A leaked report that revealed more than 100 incidents of sexual assault and harassment in mental health units over a two-year period could underestimate the problem, according to a charity.
Mind has called on the government to publish the Mental Health Observatory report, which was leaked to The Times this week but has reportedly been with the Department of Health since November, so its findings can be acted upon.
The newspaper claimed that the report, prepared by the National Patient Safety Agency, detailed more than 10 rapes in the two years to October 2005 and three unwanted pregnancies in a single year.
The figures reportedly include staff-on-patient incidents and come in the same week as it was revealed that seven mental health trusts were unable to demonstrate they carried out proper employment checks.
The NHS trust declarations on basic standards, published by the Healthcare Commission, revealed that two mental health trusts admitted they had not met vetting standards and five were unable to prove whether they had or not.

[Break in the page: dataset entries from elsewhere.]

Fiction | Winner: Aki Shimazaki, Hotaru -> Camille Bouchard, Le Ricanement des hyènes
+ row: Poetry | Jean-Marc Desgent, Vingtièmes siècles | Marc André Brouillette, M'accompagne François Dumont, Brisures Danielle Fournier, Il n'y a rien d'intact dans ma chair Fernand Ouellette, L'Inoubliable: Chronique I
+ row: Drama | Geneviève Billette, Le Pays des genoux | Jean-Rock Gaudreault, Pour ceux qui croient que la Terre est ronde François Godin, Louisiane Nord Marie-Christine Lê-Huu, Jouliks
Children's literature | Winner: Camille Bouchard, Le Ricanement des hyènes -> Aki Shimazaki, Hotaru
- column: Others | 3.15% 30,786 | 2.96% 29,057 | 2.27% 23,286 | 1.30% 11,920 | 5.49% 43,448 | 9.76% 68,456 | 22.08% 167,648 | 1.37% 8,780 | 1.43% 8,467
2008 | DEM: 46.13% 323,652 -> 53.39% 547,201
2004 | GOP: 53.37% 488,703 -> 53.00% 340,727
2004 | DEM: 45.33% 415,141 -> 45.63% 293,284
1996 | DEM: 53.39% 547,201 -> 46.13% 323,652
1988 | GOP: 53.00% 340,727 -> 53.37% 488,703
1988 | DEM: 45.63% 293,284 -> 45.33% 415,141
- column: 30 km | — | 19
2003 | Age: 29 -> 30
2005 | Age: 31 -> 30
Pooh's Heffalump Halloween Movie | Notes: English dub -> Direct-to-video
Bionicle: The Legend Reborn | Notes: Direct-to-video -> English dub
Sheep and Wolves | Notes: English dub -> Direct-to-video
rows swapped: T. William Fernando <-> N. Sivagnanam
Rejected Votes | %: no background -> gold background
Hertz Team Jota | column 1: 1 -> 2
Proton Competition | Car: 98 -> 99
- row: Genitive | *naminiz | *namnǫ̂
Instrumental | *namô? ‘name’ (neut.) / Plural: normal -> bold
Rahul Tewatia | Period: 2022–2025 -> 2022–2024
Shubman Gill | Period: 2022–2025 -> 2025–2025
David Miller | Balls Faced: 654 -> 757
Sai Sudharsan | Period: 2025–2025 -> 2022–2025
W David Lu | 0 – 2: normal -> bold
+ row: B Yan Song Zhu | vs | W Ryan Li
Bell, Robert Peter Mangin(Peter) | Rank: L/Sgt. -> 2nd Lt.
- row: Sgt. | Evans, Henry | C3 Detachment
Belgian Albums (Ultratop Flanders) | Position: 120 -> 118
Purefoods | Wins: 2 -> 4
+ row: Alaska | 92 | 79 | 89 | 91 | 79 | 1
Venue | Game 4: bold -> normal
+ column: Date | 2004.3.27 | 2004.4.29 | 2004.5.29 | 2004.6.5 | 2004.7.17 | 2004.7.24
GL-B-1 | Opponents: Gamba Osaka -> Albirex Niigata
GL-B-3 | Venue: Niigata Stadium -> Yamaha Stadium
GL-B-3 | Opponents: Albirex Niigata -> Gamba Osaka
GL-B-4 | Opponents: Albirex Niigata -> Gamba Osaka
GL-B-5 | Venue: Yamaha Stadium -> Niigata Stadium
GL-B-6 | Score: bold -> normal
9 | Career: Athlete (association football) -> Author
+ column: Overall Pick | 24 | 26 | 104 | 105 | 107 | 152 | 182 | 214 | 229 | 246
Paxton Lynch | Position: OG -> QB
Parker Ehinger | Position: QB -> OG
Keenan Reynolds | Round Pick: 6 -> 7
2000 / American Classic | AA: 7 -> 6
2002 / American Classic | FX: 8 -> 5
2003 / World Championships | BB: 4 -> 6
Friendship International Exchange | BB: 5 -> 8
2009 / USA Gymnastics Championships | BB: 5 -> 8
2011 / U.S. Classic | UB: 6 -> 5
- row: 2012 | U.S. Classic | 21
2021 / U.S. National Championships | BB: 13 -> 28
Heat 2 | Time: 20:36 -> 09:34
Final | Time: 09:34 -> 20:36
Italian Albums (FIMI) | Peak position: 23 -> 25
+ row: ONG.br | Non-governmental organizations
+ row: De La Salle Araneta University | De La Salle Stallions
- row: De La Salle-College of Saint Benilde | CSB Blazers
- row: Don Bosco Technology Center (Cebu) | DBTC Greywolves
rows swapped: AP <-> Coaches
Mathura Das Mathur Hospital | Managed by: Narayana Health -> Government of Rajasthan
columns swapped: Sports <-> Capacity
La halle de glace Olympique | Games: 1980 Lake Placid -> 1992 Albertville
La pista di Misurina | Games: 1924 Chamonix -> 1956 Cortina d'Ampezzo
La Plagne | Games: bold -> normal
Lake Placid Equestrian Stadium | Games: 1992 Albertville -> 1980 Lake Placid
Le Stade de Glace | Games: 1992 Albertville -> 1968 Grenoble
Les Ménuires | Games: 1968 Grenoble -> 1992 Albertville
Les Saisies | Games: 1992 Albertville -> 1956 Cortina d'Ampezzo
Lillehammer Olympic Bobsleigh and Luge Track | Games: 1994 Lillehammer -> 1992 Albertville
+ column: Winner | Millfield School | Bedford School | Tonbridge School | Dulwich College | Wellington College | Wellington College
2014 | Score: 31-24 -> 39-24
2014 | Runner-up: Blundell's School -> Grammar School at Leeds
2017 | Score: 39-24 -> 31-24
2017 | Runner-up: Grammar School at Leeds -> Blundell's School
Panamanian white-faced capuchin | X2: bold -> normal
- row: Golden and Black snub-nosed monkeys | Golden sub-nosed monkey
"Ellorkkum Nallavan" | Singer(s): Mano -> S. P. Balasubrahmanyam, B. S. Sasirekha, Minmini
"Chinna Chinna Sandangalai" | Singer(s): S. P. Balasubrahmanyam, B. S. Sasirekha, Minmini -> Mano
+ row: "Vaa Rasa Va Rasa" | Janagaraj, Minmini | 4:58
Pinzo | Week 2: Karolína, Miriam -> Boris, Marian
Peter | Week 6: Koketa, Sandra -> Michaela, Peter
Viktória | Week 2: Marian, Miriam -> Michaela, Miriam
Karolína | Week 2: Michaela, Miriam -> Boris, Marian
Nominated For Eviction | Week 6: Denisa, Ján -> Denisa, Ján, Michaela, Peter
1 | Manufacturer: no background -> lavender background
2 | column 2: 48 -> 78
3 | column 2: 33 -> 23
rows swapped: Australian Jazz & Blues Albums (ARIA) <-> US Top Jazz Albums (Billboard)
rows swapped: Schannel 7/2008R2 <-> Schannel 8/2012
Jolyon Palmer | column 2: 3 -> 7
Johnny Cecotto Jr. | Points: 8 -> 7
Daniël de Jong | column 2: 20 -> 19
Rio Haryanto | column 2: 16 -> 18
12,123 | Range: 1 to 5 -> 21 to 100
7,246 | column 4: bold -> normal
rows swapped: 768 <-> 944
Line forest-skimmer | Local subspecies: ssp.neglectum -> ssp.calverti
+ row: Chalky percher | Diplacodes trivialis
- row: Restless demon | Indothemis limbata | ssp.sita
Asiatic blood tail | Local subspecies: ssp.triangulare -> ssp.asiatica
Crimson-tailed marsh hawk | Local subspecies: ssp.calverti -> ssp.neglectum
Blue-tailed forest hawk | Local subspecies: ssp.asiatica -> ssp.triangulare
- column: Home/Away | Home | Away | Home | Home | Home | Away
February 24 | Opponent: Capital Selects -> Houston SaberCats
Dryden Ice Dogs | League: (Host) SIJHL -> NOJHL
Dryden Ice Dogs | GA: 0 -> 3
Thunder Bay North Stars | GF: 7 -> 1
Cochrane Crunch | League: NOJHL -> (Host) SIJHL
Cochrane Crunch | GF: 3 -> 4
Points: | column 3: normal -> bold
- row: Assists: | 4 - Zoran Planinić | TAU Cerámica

While the vast majority of mental health trusts complied with most of the core standards, three said they did not meet basic patient safety standards.
Four of the 61 mental health trusts listed said they had been unable to provide services in environments which “promote effective care”.
Mind chief executive Paul Farmer said it was “absolutely unacceptable” that the NPSA report had remained unpublished for so long.
The charity said further incidents might have been prevented if earlier action had been taken.
A Department of Health spokesperson said a report on patient safety in mental health services was still being prepared.